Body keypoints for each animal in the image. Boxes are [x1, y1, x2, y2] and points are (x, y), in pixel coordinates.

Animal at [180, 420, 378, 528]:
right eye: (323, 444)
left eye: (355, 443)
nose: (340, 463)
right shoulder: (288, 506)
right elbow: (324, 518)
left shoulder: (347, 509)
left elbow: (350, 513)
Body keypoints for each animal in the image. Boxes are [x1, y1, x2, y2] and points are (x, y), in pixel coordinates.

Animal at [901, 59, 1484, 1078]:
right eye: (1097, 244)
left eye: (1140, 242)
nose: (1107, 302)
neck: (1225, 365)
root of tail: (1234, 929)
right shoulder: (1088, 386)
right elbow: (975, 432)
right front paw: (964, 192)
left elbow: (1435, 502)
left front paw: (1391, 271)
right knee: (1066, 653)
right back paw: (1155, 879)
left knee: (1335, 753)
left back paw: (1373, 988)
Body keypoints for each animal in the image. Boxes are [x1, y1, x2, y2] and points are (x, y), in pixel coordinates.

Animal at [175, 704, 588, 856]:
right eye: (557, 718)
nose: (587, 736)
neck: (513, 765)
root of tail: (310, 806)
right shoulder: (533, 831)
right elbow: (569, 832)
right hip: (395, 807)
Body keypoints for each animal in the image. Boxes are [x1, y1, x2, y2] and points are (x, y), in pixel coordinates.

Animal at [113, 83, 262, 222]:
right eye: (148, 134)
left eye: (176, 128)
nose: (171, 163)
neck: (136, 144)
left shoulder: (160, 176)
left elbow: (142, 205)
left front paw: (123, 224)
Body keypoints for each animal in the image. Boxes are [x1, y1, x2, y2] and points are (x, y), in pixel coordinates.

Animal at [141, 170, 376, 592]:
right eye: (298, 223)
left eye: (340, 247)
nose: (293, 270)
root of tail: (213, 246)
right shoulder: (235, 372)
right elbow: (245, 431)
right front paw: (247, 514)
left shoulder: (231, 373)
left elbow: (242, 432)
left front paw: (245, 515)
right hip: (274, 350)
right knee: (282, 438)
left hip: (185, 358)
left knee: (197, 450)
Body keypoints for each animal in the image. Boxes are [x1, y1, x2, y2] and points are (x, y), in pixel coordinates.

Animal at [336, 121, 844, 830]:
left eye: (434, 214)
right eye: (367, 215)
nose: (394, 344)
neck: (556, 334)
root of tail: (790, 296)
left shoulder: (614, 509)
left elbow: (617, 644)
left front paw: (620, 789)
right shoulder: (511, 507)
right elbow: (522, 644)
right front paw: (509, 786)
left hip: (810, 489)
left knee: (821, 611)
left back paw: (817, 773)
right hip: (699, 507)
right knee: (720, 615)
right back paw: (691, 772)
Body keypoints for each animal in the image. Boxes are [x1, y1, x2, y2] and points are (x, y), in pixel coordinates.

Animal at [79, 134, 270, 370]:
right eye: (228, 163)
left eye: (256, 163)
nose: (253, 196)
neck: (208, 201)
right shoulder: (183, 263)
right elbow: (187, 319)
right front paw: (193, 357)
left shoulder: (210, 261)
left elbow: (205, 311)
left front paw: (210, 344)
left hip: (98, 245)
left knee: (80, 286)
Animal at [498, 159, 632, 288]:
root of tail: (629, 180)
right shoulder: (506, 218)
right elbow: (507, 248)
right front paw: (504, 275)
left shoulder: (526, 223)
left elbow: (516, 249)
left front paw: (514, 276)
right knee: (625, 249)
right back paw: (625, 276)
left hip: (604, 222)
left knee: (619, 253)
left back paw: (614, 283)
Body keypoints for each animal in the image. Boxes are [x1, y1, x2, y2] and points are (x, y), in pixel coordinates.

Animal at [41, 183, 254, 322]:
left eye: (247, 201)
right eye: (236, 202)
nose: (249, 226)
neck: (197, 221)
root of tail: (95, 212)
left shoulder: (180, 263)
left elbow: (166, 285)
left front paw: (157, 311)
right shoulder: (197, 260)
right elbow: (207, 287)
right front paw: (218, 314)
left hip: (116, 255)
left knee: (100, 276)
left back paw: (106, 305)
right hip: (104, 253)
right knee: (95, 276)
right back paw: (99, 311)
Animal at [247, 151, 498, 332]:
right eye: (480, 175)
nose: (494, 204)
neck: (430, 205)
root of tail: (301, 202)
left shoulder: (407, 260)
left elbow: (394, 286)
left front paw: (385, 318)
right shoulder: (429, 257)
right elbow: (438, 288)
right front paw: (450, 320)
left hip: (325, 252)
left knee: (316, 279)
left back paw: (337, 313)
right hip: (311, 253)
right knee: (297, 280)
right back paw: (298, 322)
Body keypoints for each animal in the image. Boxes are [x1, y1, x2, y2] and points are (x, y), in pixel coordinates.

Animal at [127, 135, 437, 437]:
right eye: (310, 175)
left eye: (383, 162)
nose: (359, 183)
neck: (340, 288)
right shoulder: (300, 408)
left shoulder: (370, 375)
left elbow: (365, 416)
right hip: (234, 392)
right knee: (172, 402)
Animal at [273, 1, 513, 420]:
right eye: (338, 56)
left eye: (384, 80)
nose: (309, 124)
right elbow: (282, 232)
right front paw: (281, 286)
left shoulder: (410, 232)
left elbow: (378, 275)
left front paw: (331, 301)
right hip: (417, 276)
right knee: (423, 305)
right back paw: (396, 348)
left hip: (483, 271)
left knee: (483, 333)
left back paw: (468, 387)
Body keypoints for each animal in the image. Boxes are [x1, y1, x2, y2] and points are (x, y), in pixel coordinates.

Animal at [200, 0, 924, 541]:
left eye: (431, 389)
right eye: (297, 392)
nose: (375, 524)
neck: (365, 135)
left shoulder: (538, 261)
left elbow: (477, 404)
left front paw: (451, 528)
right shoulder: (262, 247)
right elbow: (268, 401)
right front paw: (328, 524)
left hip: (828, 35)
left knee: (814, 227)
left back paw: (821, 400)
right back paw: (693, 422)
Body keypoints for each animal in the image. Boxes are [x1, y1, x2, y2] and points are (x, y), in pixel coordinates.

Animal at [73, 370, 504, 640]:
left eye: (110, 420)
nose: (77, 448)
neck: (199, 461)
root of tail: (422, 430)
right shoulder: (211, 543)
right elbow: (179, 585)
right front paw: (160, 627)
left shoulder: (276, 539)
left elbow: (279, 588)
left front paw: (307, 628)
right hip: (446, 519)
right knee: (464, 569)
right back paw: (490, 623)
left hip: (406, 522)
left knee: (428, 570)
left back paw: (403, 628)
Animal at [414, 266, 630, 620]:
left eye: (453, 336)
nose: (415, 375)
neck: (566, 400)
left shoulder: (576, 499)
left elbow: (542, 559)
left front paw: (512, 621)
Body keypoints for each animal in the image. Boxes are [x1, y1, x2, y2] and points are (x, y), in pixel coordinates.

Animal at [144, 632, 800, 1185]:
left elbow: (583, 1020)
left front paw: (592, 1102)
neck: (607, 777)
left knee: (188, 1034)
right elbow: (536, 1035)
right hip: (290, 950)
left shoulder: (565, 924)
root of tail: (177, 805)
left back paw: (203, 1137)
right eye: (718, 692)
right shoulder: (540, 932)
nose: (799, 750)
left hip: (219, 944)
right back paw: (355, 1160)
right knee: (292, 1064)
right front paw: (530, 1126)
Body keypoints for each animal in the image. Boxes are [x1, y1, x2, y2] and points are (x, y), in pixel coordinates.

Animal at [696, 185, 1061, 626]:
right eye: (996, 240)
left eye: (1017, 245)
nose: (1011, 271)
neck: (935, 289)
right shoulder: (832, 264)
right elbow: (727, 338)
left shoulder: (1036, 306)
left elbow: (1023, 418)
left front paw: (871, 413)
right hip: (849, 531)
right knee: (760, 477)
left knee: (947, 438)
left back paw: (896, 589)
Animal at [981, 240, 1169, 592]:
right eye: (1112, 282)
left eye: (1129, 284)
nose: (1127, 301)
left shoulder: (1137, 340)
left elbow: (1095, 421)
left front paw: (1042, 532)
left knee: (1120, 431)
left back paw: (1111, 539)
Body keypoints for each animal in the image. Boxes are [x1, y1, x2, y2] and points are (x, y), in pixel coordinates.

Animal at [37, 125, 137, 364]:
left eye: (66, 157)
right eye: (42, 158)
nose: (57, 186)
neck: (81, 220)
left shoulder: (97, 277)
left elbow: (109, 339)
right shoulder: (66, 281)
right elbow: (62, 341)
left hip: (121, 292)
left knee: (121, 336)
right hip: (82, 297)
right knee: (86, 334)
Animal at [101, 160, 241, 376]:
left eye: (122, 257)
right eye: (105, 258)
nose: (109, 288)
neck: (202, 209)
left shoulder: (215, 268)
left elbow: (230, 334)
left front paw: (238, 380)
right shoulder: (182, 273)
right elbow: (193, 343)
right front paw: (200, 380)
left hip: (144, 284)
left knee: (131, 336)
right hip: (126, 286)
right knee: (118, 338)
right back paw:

• [Assignment]:
Give back exactly the lines of the listing, starting with the first and ending with the one bearing "left elbow: (350, 513)". Add no other lines.

• [Answer box]:
Body keypoints for each animal in the image. Boxes are [x1, y1, x2, y2] and points are (x, y), in pixel coordinates.

Animal at [180, 420, 378, 528]:
right eye: (323, 444)
left eye: (355, 443)
nose: (340, 463)
right shoulder: (288, 506)
right elbow: (324, 518)
left shoulder: (347, 509)
left elbow: (350, 513)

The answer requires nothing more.